Substitute "vernacular name" for each occurrence of "common name" in the records below. Return the records with everything else unchanged.

(Stored data entries)
════
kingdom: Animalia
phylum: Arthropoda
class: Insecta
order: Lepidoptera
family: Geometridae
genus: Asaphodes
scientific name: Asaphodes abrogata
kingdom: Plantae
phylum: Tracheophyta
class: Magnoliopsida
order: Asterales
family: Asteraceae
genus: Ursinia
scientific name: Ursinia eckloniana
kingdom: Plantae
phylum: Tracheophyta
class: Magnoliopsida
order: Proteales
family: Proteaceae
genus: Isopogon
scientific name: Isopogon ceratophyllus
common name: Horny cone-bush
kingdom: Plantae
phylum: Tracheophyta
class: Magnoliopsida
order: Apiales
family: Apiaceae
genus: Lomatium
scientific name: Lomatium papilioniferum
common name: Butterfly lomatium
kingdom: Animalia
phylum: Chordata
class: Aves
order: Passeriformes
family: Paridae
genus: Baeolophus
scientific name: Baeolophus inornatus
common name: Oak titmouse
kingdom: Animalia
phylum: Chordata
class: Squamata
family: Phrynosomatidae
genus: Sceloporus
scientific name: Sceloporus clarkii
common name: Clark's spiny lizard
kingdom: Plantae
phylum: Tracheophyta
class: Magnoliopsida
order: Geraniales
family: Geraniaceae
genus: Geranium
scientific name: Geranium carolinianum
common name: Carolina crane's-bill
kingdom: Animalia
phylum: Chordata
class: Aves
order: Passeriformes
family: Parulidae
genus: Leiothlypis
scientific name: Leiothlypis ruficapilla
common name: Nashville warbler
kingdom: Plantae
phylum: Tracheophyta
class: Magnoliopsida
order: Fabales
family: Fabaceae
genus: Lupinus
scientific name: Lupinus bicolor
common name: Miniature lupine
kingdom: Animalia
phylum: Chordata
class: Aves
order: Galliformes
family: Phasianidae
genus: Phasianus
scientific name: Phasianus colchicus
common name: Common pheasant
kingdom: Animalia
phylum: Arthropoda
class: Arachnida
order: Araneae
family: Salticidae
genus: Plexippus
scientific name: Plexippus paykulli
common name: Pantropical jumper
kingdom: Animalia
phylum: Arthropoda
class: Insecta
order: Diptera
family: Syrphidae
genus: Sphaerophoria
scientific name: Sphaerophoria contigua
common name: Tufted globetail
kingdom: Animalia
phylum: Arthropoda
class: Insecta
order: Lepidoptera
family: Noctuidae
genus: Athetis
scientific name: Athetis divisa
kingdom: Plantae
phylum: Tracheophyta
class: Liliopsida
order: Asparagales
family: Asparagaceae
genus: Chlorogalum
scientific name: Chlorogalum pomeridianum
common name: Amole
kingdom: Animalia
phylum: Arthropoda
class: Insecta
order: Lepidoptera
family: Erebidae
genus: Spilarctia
════
### Result for this exercise
kingdom: Animalia
phylum: Arthropoda
class: Insecta
order: Lepidoptera
family: Geometridae
genus: Asaphodes
scientific name: Asaphodes abrogata
kingdom: Plantae
phylum: Tracheophyta
class: Magnoliopsida
order: Asterales
family: Asteraceae
genus: Ursinia
scientific name: Ursinia eckloniana
kingdom: Plantae
phylum: Tracheophyta
class: Magnoliopsida
order: Proteales
family: Proteaceae
genus: Isopogon
scientific name: Isopogon ceratophyllus
vernacular name: Horny cone-bush
kingdom: Plantae
phylum: Tracheophyta
class: Magnoliopsida
order: Apiales
family: Apiaceae
genus: Lomatium
scientific name: Lomatium papilioniferum
vernacular name: Butterfly lomatium
kingdom: Animalia
phylum: Chordata
class: Aves
order: Passeriformes
family: Paridae
genus: Baeolophus
scientific name: Baeolophus inornatus
vernacular name: Oak titmouse
kingdom: Animalia
phylum: Chordata
class: Squamata
family: Phrynosomatidae
genus: Sceloporus
scientific name: Sceloporus clarkii
vernacular name: Clark's spiny lizard
kingdom: Plantae
phylum: Tracheophyta
class: Magnoliopsida
order: Geraniales
family: Geraniaceae
genus: Geranium
scientific name: Geranium carolinianum
vernacular name: Carolina crane's-bill
kingdom: Animalia
phylum: Chordata
class: Aves
order: Passeriformes
family: Parulidae
genus: Leiothlypis
scientific name: Leiothlypis ruficapilla
vernacular name: Nashville warbler
kingdom: Plantae
phylum: Tracheophyta
class: Magnoliopsida
order: Fabales
family: Fabaceae
genus: Lupinus
scientific name: Lupinus bicolor
vernacular name: Miniature lupine
kingdom: Animalia
phylum: Chordata
class: Aves
order: Galliformes
family: Phasianidae
genus: Phasianus
scientific name: Phasianus colchicus
vernacular name: Common pheasant
kingdom: Animalia
phylum: Arthropoda
class: Arachnida
order: Araneae
family: Salticidae
genus: Plexippus
scientific name: Plexippus paykulli
vernacular name: Pantropical jumper
kingdom: Animalia
phylum: Arthropoda
class: Insecta
order: Diptera
family: Syrphidae
genus: Sphaerophoria
scientific name: Sphaerophoria contigua
vernacular name: Tufted globetail
kingdom: Animalia
phylum: Arthropoda
class: Insecta
order: Lepidoptera
family: Noctuidae
genus: Athetis
scientific name: Athetis divisa
kingdom: Plantae
phylum: Tracheophyta
class: Liliopsida
order: Asparagales
family: Asparagaceae
genus: Chlorogalum
scientific name: Chlorogalum pomeridianum
vernacular name: Amole
kingdom: Animalia
phylum: Arthropoda
class: Insecta
order: Lepidoptera
family: Erebidae
genus: Spilarctia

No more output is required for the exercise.